* Document section *
____

MD Future

From: Marco (marble@inwind.it)
Date: Mon Aug 12 2002 - 16:53:12 BST


Hi all,

Erin:
> what if it is too overwhelming to live in the presnt..
> wouldn't you be going toward the present?

How was that Zen mot? Eat when you're hungry, sleep when you're tired... or
something like that. It's five months a small Zen master came to live in my
home. She lives in the present, as she still doesn't know what "time" is. I
guess she's learning, though. A world of pure DQ like the one she's
experiencing must be wonderful, but maybe unbearable, especially when your
brain is capable of sketching high-quality intellectual maps. "Future" is a
special kind of these maps. Of the finest quality. Really, there is only
now. Planning the future is one way of living the present. I've read that
one of the decisive vantage points of early humans was the ability of
planning hunt strategies without the need of being on the hunt scene. Lions
and wolves can't sit around the table and decide when and how attack
gazelles or sheep. Humans do. While smoking peyote, eventually. Or sharing a
red bottle of Chianti. They plan, discuss alternatives. They imagine. From
imagination to arts the step was not huge.

____

[Dataset entries]

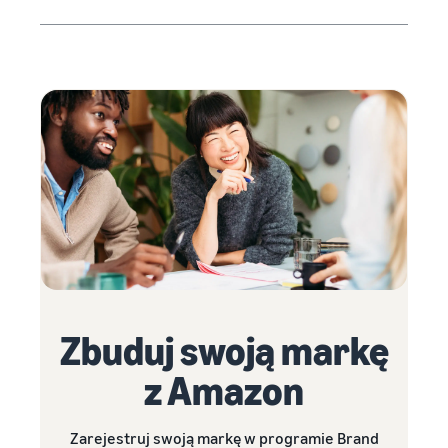
Zbuduj swoją markę
z Amazon
Zarejestruj swoją markę w programie Brand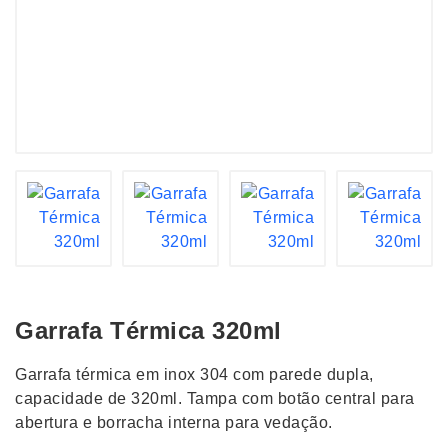
Garrafa Térmica 320ml
Garrafa térmica em inox 304 com parede dupla,
capacidade de 320ml. Tampa com botão central para
abertura e borracha interna para vedação.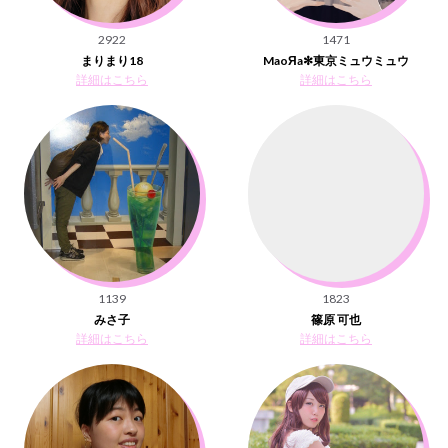
2922
1471
まりまり18
MaoЯa✻東京ミュウミュウ
詳細はこちら
詳細はこちら
1139
1823
みさ子
篠原 可也
詳細はこちら
詳細はこちら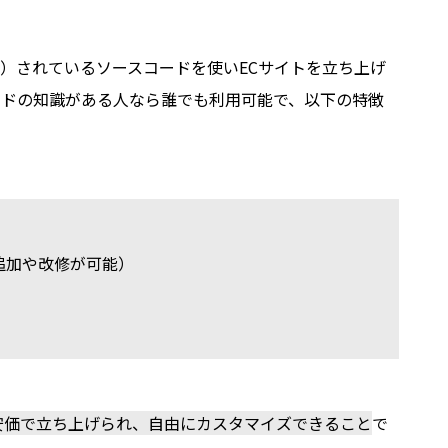
）されているソースコードを使いECサイトを立ち上げ
ードの知識がある人なら誰でも利用可能で、以下の特徴
追加や改修が可能）
安価で立ち上げられ、自由にカスタマイズできること
で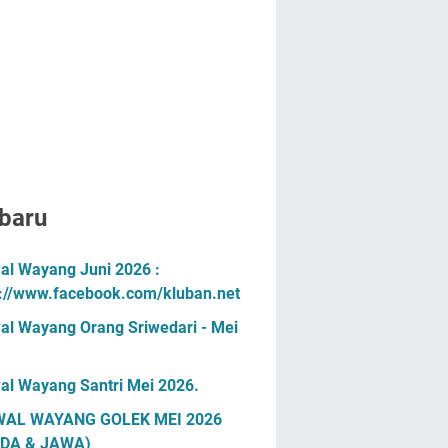
baru
al Wayang Juni 2026 :
s://www.facebook.com/kluban.net
al Wayang Orang Sriwedari - Mei
al Wayang Santri Mei 2026.
AL WAYANG GOLEK MEI 2026
DA & JAWA)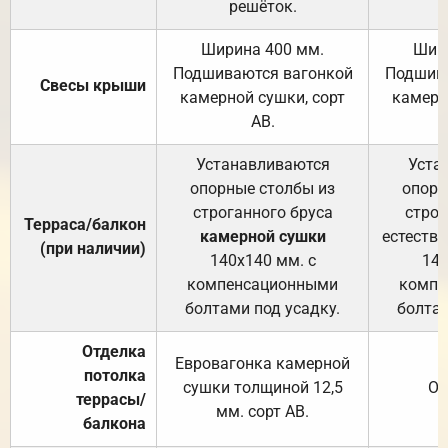
решёток.
Ширина 400 мм.
Шир
Подшиваются вагонкой
Подшива
Свесы крыши
камерной сушки, сорт
камерн
АВ.
Устанавливаются
Уста
опорные столбы из
опорн
строганного бруса
строг
Терраса/балкон
камерной сушки
естеств
(при наличии)
140х140 мм. с
140
компенсационными
компе
болтами под усадку.
болтам
Отделка
Евровагонка камерной
потолка
сушки толщиной 12,5
От
террасы/
мм. сорт АВ.
балкона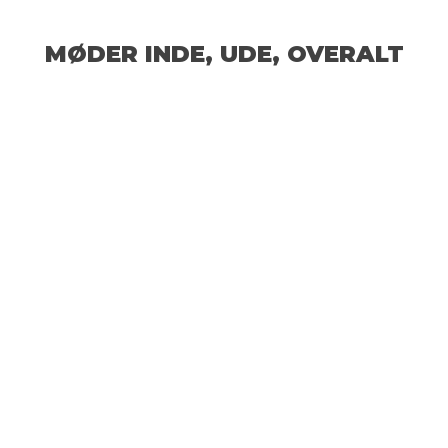
MØDER INDE, UDE, OVERALT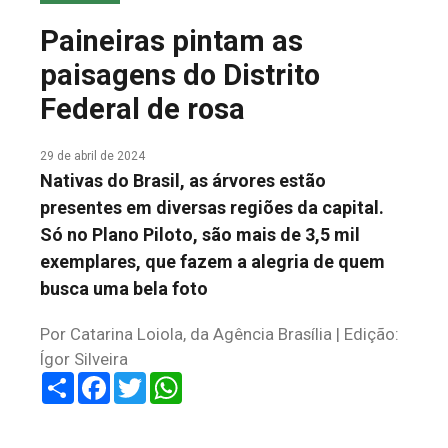
COLUNA DO MEIO
Paineiras pintam as
FALE CONOSCO
paisagens do Distrito
Federal de rosa
29 de abril de 2024
Nativas do Brasil, as árvores estão
presentes em diversas regiões da capital.
Só no Plano Piloto, são mais de 3,5 mil
exemplares, que fazem a alegria de quem
busca uma bela foto
Por Catarina Loiola, da Agência Brasília | Edição:
Ígor Silveira
Share
Facebook
Twitter
WhatsApp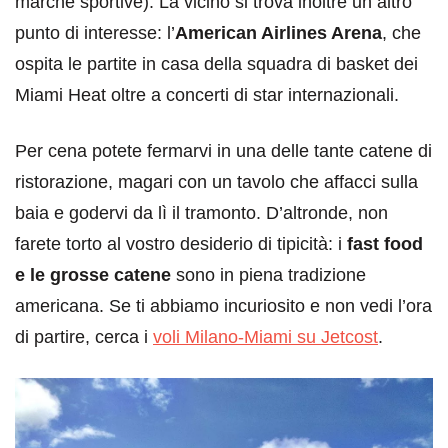
marche sportive). Là vicino si trova inoltre un altro
punto di interesse: l’
American Airlines Arena
, che
ospita le partite in casa della squadra di basket dei
Miami Heat oltre a concerti di star internazionali.
Per cena potete fermarvi in una delle tante catene di
ristorazione, magari con un tavolo che affacci sulla
baia e godervi da lì il tramonto. D’altronde, non
farete torto al vostro desiderio di tipicità: i
fast food
e le grosse catene
sono in piena tradizione
americana. Se ti abbiamo incuriosito e non vedi l’ora
di partire, cerca i
voli Milano-Miami su Jetcost
.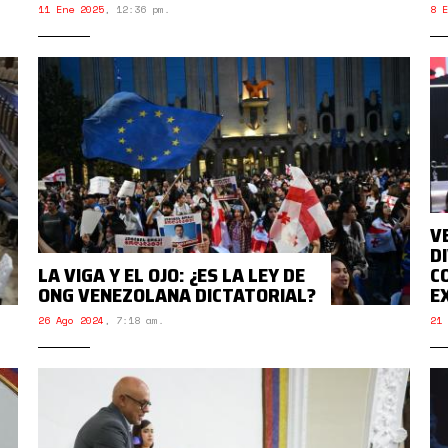
11 Ene 2025
,
12:36 pm.
8 E
V
D
LA VIGA Y EL OJO: ¿ES LA LEY DE
C
ONG VENEZOLANA DICTATORIAL?
E
26 Ago 2024
,
7:18 am.
21 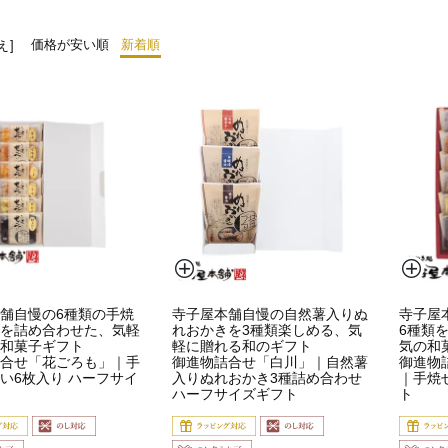
価格が安い順
新着順
え
舗自慢の6種類の手焼
寺子屋本舗自慢の自然薯入りぬ
寺子屋
を詰め合わせた、気軽
れおかきを3種類楽しめる、気
6種類
和菓子ギフト
軽に贈れる和のギフト
気の和
合せ「花ごろも」｜手
御進物詰合せ「白川」｜自然薯
御進物
い6枚入り ハーフサイ
入りぬれおかき3種詰め合わせ
｜手焼
ハーフサイズギフト
ト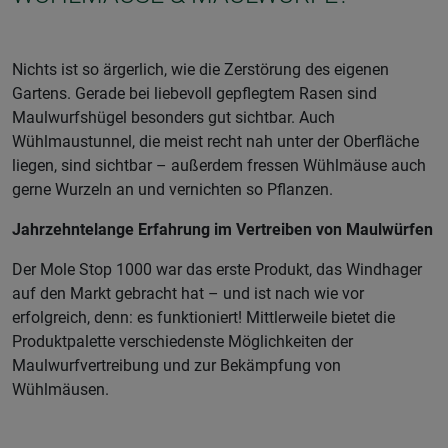
Nichts ist so ärgerlich, wie die Zerstörung des eigenen
Gartens. Gerade bei liebevoll gepflegtem Rasen sind
Maulwurfshügel besonders gut sichtbar. Auch
Wühlmaustunnel, die meist recht nah unter der Oberfläche
liegen, sind sichtbar – außerdem fressen Wühlmäuse auch
gerne Wurzeln an und vernichten so Pflanzen.
Jahrzehntelange Erfahrung im Vertreiben von Maulwürfen
Der Mole Stop 1000 war das erste Produkt, das Windhager
auf den Markt gebracht hat – und ist nach wie vor
erfolgreich, denn: es funktioniert! Mittlerweile bietet die
Produktpalette verschiedenste Möglichkeiten der
Maulwurfvertreibung und zur Bekämpfung von
Wühlmäusen.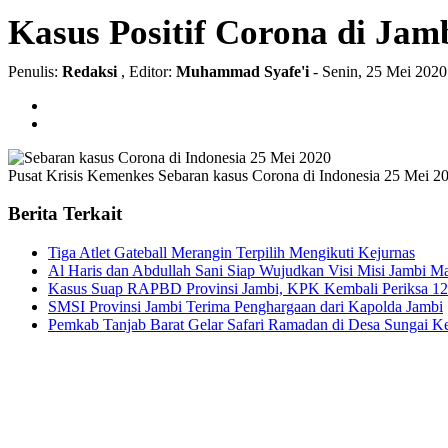
Kasus Positif Corona di Ja
Penulis:
Redaksi
, Editor:
Muhammad Syafe'i
- Senin, 25 Mei 202
Pusat Krisis Kemenkes
Sebaran kasus Corona di Indonesia 25 Mei 2
Berita Terkait
Tiga Atlet Gateball Merangin Terpilih Mengikuti Kejurnas
Al Haris dan Abdullah Sani Siap Wujudkan Visi Misi Jambi Man
Kasus Suap RAPBD Provinsi Jambi, KPK Kembali Periksa 12
SMSI Provinsi Jambi Terima Penghargaan dari Kapolda Jambi
Pemkab Tanjab Barat Gelar Safari Ramadan di Desa Sungai Ke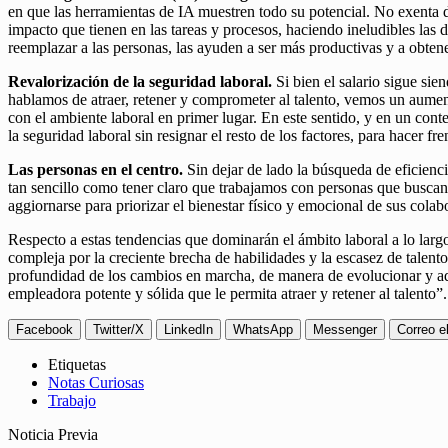
en que las herramientas de IA muestren todo su potencial. No exenta de
impacto que tienen en las tareas y procesos, haciendo ineludibles las 
reemplazar a las personas, las ayuden a ser más productivas y a obtene
Revalorización de la seguridad laboral.
Si bien el salario sigue sie
hablamos de atraer, retener y comprometer al talento, vemos un aumento
con el ambiente laboral en primer lugar. En este sentido, y en un con
la seguridad laboral sin resignar el resto de los factores, para hacer f
Las personas en el centro.
Sin dejar de lado la búsqueda de eficienc
tan sencillo como tener claro que trabajamos con personas que buscan q
aggiornarse para priorizar el bienestar físico y emocional de sus colab
Respecto a estas tendencias que dominarán el ámbito laboral a lo larg
compleja por la creciente brecha de habilidades y la escasez de talento
profundidad de los cambios en marcha, de manera de evolucionar y adap
empleadora potente y sólida que le permita atraer y retener al talento”.
Facebook
Twitter/X
LinkedIn
WhatsApp
Messenger
Correo e
Etiquetas
Notas Curiosas
Trabajo
Noticia Previa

____

* Work task A *
Reproduce the post about living in the present, starting with "From: Marco (marble@inwind.it)" and going on through "toward the present?", and replace "overwhelming" with "difficult".
* Work task B *
According to the post about living in the present, what was one of the decisive vantage points of early humans?
* Work task C *
Say whether each statement agrees with the post about living in the present: (i) The small Zen master came to live in the writer's home five months ago. (ii) Lions and wolves can sit around the table and decide when to attack. (iii) The writer says that there is really only the future.
The dataset entries are separate material with no connection to the post.

* Solution A *
From: Marco (marble@inwind.it)
Date: Mon Aug 12 2002 - 16:53:12 BST


Hi all,

Erin:
> what if it is too difficult to live in the presnt..
> wouldn't you be going toward the present?

* Solution B *
It was the ability to plan hunt strategies without needing to be on the hunt scene.

* Solution C *
(i) Yes: "It's five months a small Zen master came to live in my home."
(ii) No: "Lions and wolves can't sit around the table and decide when and how attack gazelles or sheep."
(iii) No: "Really, there is only now."